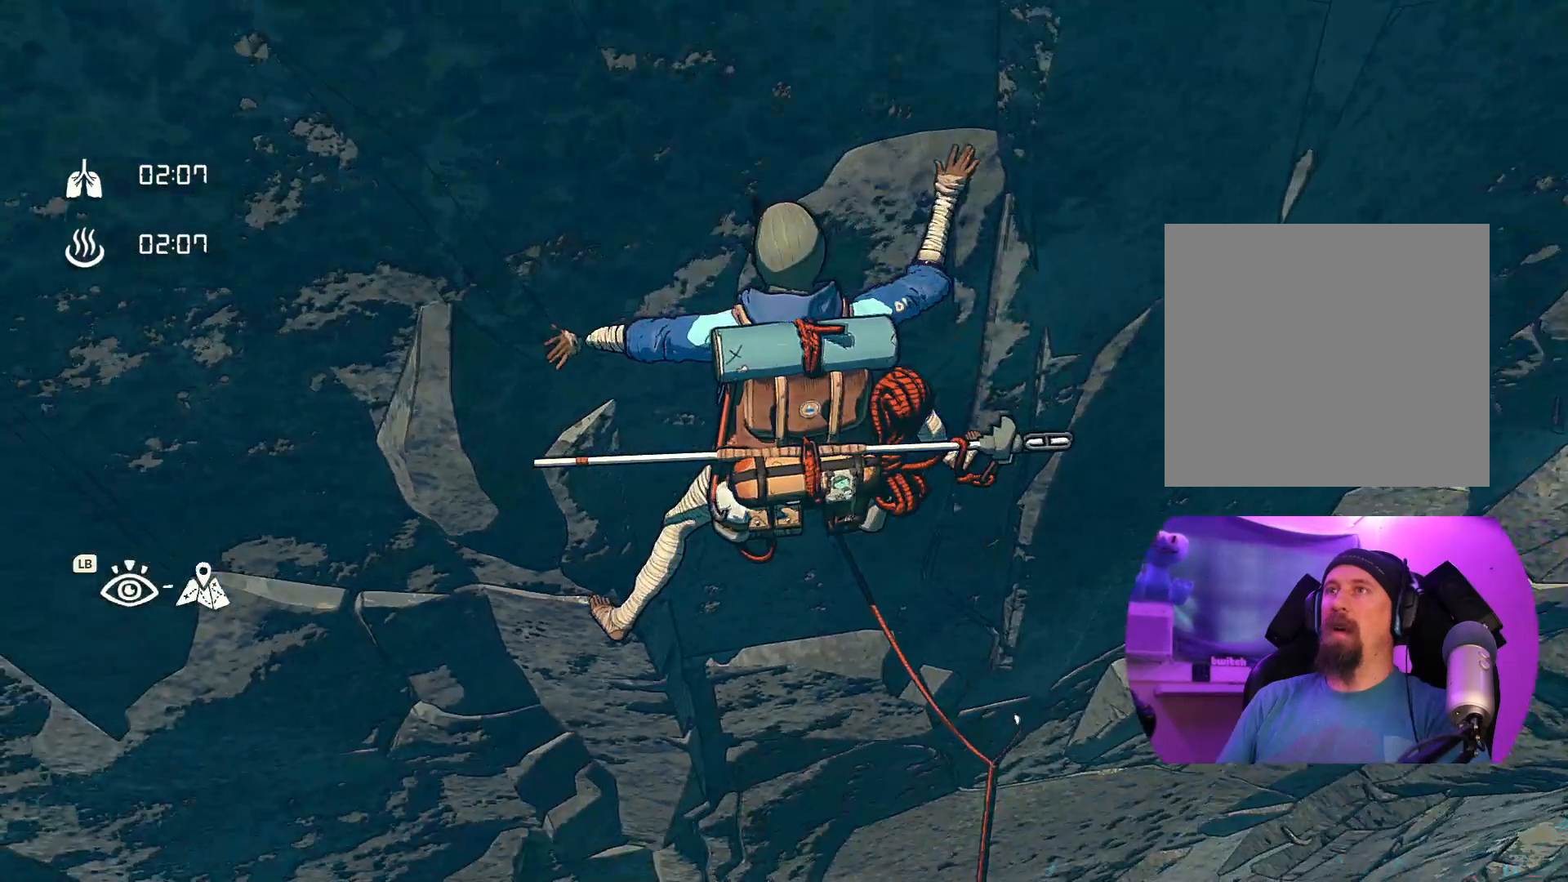
{"buttons": [], "left_stick": "center", "right_stick": "down-left", "events": [[117, "right_stick", "down-left"]]}
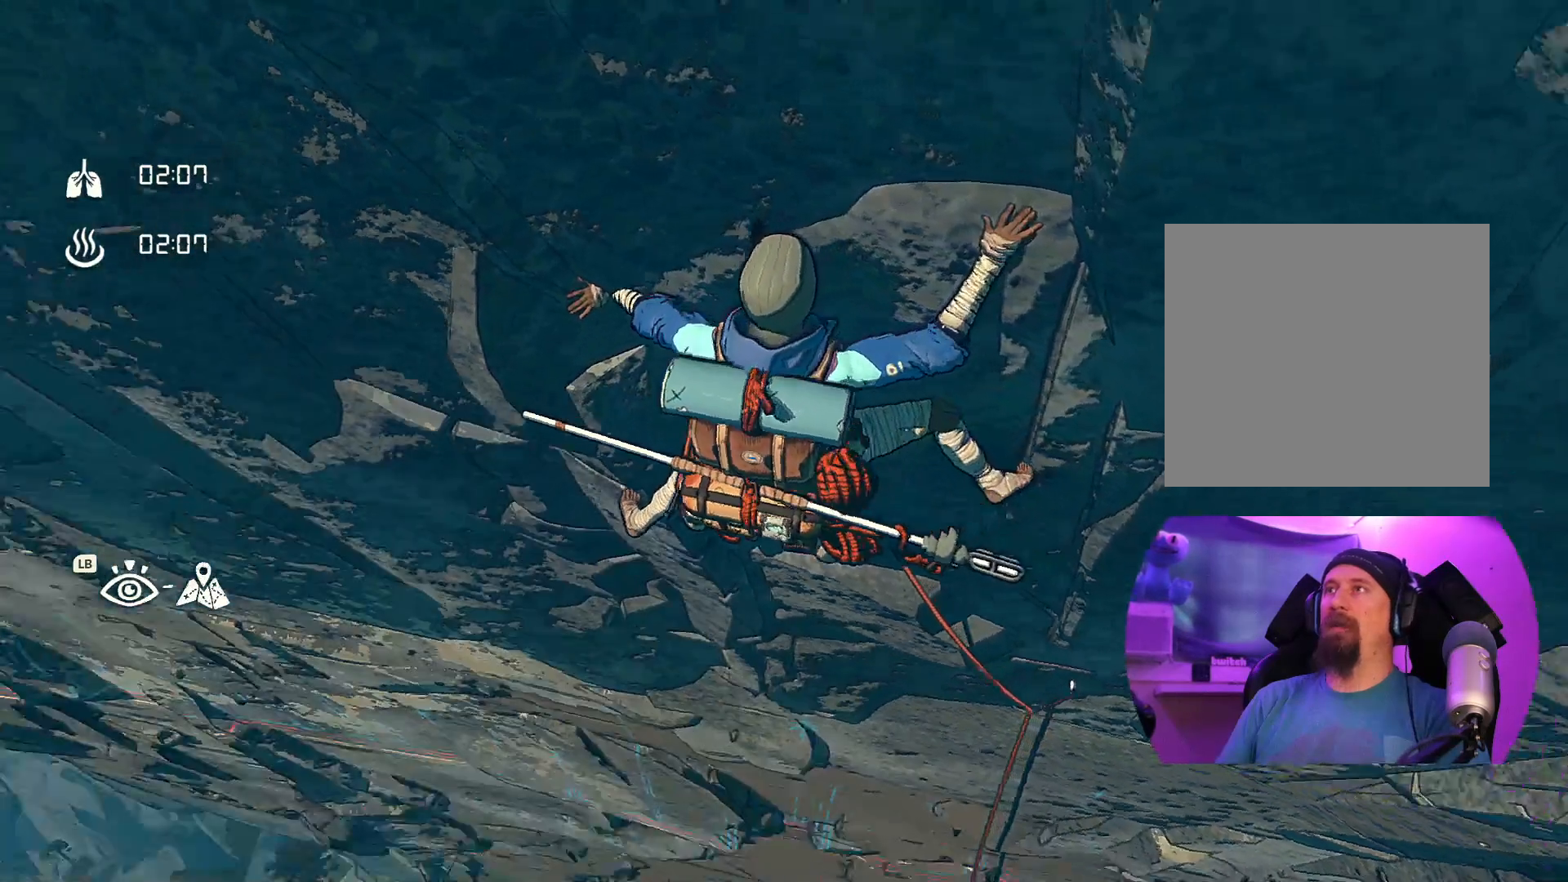
{"buttons": [], "left_stick": "center", "right_stick": "up-right", "events": [[50, "right_stick", "center"], [317, "right_stick", "up-right"]]}
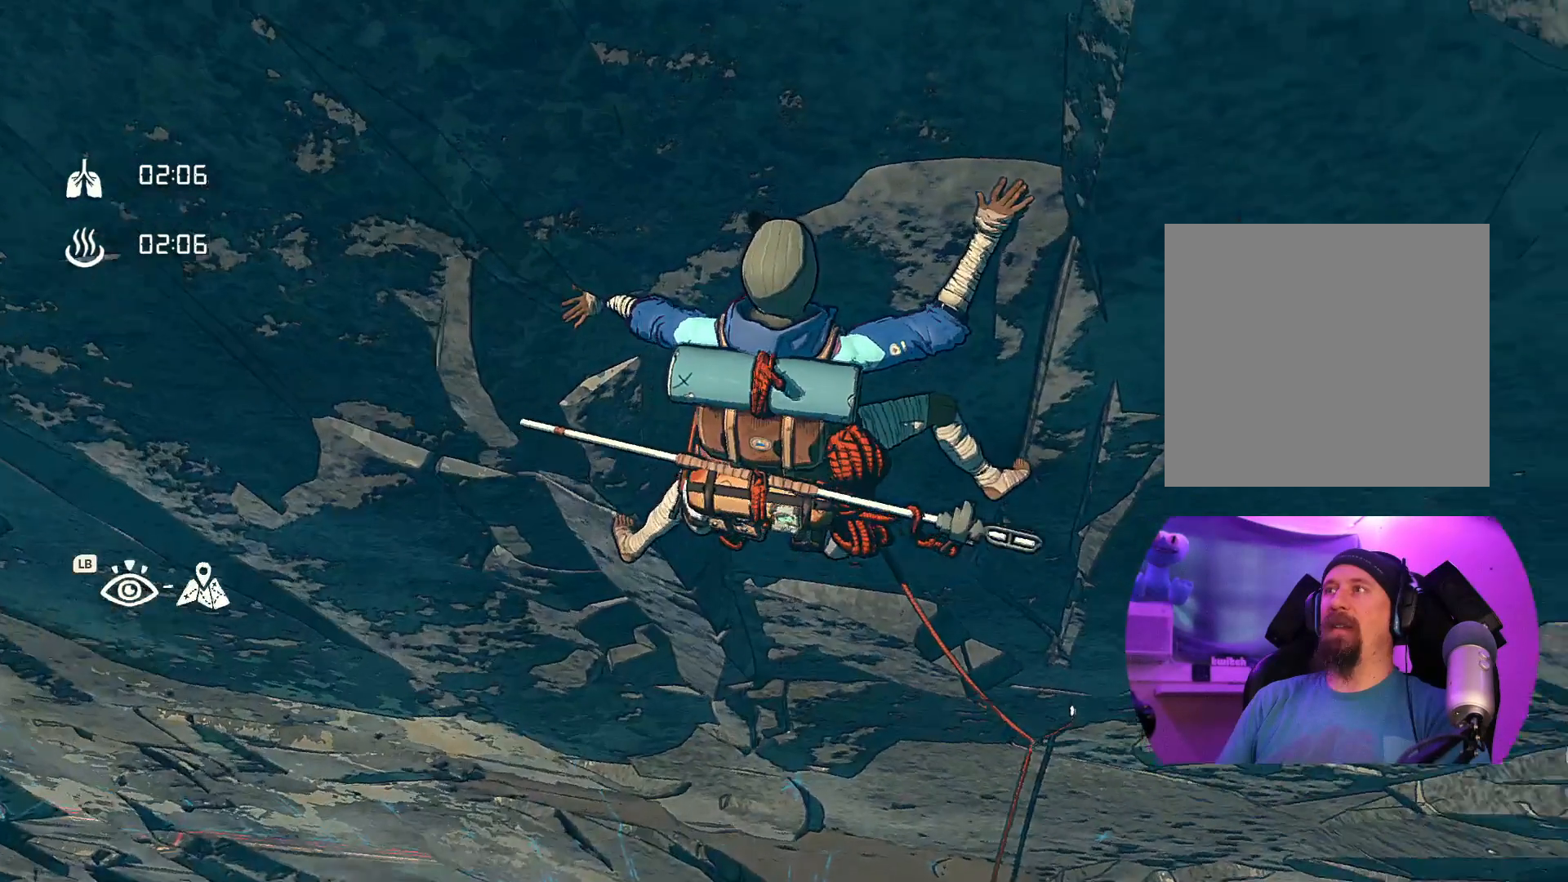
{"buttons": [], "left_stick": "center", "right_stick": "up-left", "events": [[200, "right_stick", "up"], [367, "right_stick", "up-left"]]}
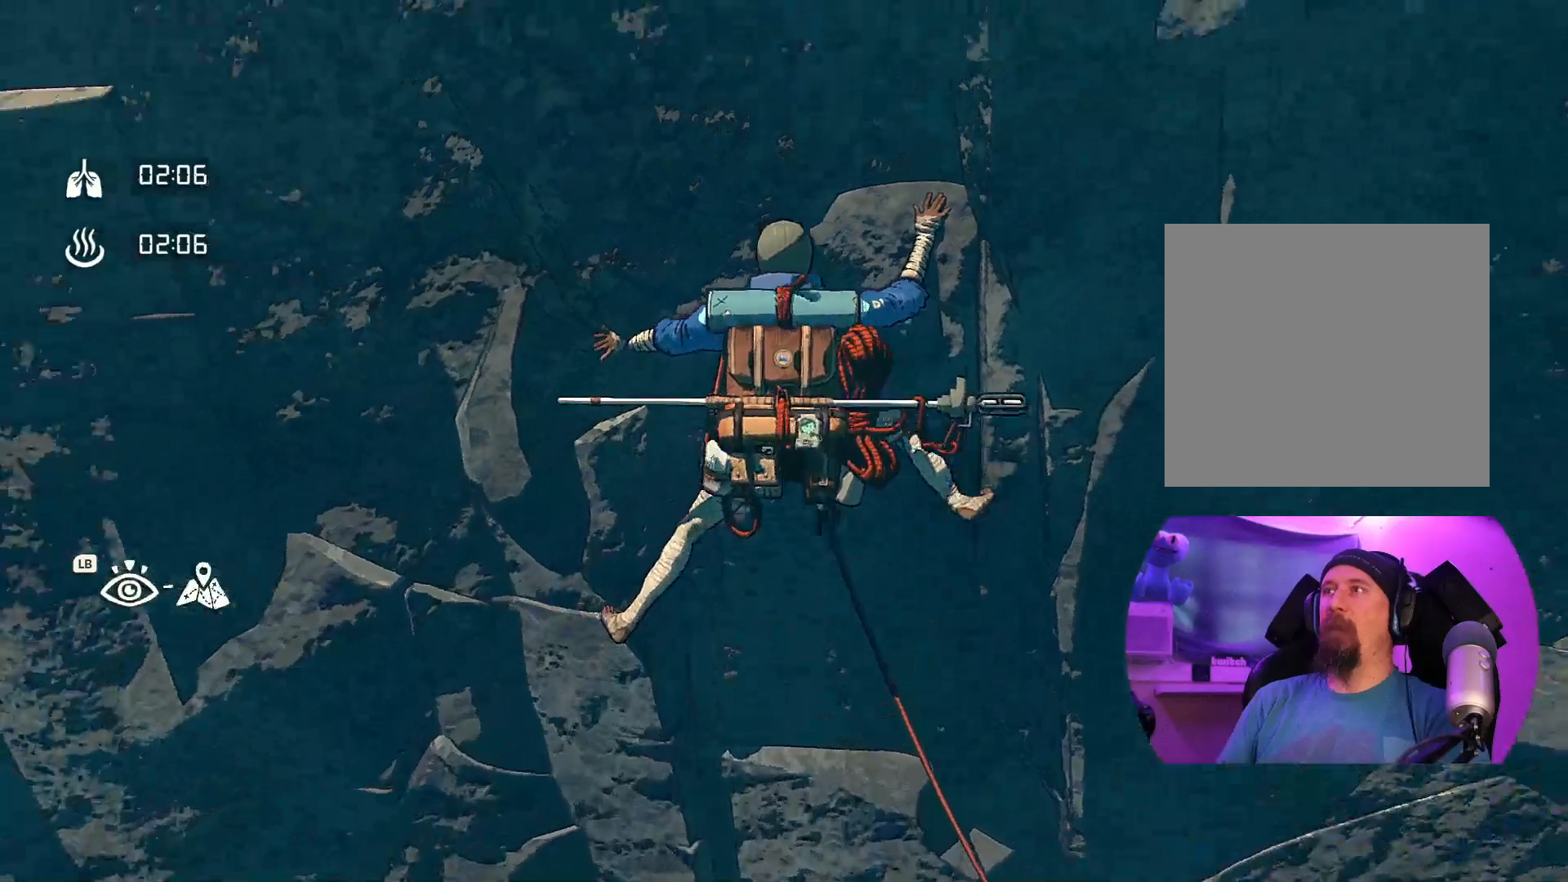
{"buttons": [], "left_stick": "center", "right_stick": "center", "events": [[450, "right_stick", "center"]]}
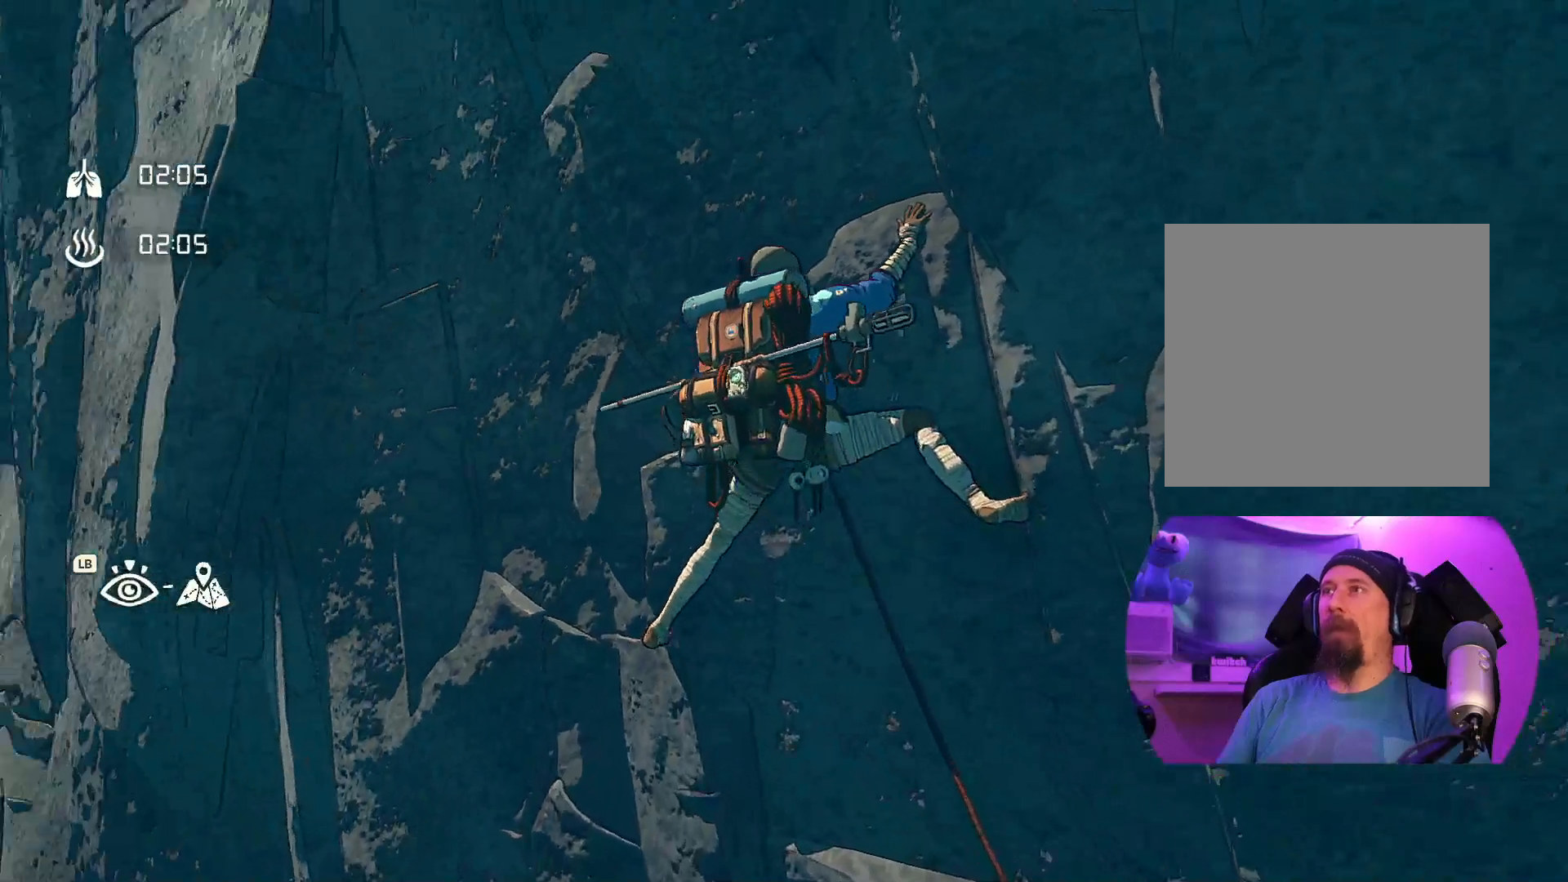
{"buttons": [], "left_stick": "center", "right_stick": "center", "events": []}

++++++++

An exact copy of every line above is needed, without the images.

• _Written response_
{"buttons": [], "left_stick": "center", "right_stick": "down-left", "events": [[117, "right_stick", "down-left"]]}
{"buttons": [], "left_stick": "center", "right_stick": "up-right", "events": [[50, "right_stick", "center"], [317, "right_stick", "up-right"]]}
{"buttons": [], "left_stick": "center", "right_stick": "up-left", "events": [[200, "right_stick", "up"], [367, "right_stick", "up-left"]]}
{"buttons": [], "left_stick": "center", "right_stick": "center", "events": [[450, "right_stick", "center"]]}
{"buttons": [], "left_stick": "center", "right_stick": "center", "events": []}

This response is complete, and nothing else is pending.